Feeling like a chump for hanging onto your AT&T shares? Take solace in the plight of John C. Malone, the former king of cable. The value of the stock he still owns in AT&T has fallen 63 percent this year, to $529.1 million.
Although Malone did not respond to requests for an interview, it would be reasonable to assume that he sometimes second-guesses his decision in June 1998 to sell the cable giant Tele-Communications Inc. for AT&T stock.
Since then two other big cable companies, Comcast and Cablevision, have seen their shares climb — 87 percent for Comcast, a full 151 percent for Cablevision. During that same period, AT&T's stock has lost more than half its value.
But Malone may have had better timing, in light of AT&T's subsequent woes, than the typical investor. A careful tracking of his holdings indicates that Malone sold off roughly 9.7 percent of his AT&T stock, or about 3.7 million shares between March 9, 1999, when the deal was completed and March 17, 1999, when he joined the AT&T board.

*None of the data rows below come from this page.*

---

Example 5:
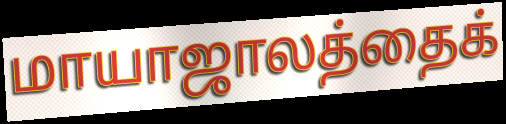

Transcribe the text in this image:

மாயாஜாலத்தைக்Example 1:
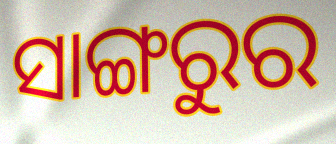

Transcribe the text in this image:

ସାଙ୍ଗରୁର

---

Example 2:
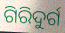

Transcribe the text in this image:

ଗିରିଦୁର୍ଗ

Because Malone was not yet a director, he would not have been obliged to report the sale to the Securities and Exchange Commission, and it appears that he did not. Since that initial transaction, he has sold or donated roughly 19.3 percent more of his original stake, according to government filings.

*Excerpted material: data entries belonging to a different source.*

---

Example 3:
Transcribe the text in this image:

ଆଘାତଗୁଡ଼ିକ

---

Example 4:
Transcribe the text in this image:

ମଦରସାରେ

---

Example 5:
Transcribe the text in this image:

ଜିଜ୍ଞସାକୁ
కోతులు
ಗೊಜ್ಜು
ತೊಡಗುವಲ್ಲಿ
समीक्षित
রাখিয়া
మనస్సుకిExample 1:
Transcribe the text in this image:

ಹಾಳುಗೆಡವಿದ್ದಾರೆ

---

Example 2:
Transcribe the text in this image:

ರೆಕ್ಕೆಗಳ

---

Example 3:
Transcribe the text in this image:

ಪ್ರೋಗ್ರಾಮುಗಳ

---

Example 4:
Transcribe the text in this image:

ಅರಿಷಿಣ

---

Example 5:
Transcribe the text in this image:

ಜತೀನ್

Even so, Malone, together with his wife and the charitable Malone Family Foundation, still holds 27.05 million AT&T shares, or 71 percent of his initial stake in the company. Since the beginning of 2000, the stock has plummeted 63 percent, far worse than even the hard-hit NASDAQ composite index, which is down 35.8 percent. Malone's AT&T stake, which was worth $1.4 billion in January, is now valued at $529 million.
All AT&T shareholders may be impatiently waiting for signs of a payoff from the cable strategy devised by the company's chairman, C. Michael Armstrong. But Malone has clearly taken a tremendous hit, as one of the company's largest individual shareholders. And his other major holding — 100 million shares of
the cable programmer Liberty Media Corp. — has plunged in value 53 percent this year. Malone's Liberty holdings, which were $3.3 billion in January, are now valued at only $1.57 billion. And that is despite abundant benefits Liberty received as a result of AT&T's buyout of TCI.

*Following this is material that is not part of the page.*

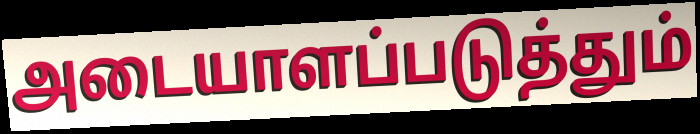
அடையாளப்படுத்தும்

So vast is the portfolio devastation that it is hard to recall now how good a deal for TCI shareholders the AT&T acquisition once looked — particularly for Malone, who had long been regarded as one of the cleverest dealmakers in the telecommunications business.
On June 23, 1998, the day before AT&T announced it was buying TCI, then the nation's largest cable operator, Malone and his family were believed to own roughly 30.4 million shares of TCI's so-called supervoting shares, a stake worth $1.2 billion.
Nine months later, on March 9, 1999, when the deal was completed, Malone, his wife and the trust swapped TCI holdings for roughly 38 million shares of AT&T, which based on that day's closing price of $57.04 were worth $2.1 billion.
By selling to AT&T, Malone had seemed to nearly double his money. And despite what has happened to AT&T stock in the months and years since, Malone's initial sale, in the week following the deal, certainly looks deft.
That sale would have netted some $200 million based on the share price of about $55 during that period.
By now, Malone appears to have sold or given away nearly 30 percent of his initial AT&T stake — transactions that generated proceeds of about $603 million.
Aside from his initial sale of 9.7 percent of his holdings, Malone has sold about 6.2 million shares for a total of $315 million, or an average price of $50.81 a share, according to filings with the SEC, provided by First Call/Thomson Financial.
He has also given his family's charitable foundation at least 1.5 million shares that were sold for about $90 million, according to the foundation's 1999 tax returns.
In all, Malone's initial $2.1 billion AT&T holding now has an effective value of $1.1 billion, based on transactions totaling $603 million and has a current value of $529 million for the remaining shares. (Unclear in all this is the status of 2 million shares that SEC filings indicate Malone has set aside for charitable gifts, but which still appear to be counted in his current holdings.) As AT&T's stock has swooned, Malone has been active in the board's efforts to help AT&T's chairman, Armstrong, find a remedy. The proposed cure is the complex breakup plan that AT&T announced in October, which includes spinning off the cable business as a stand-alone company.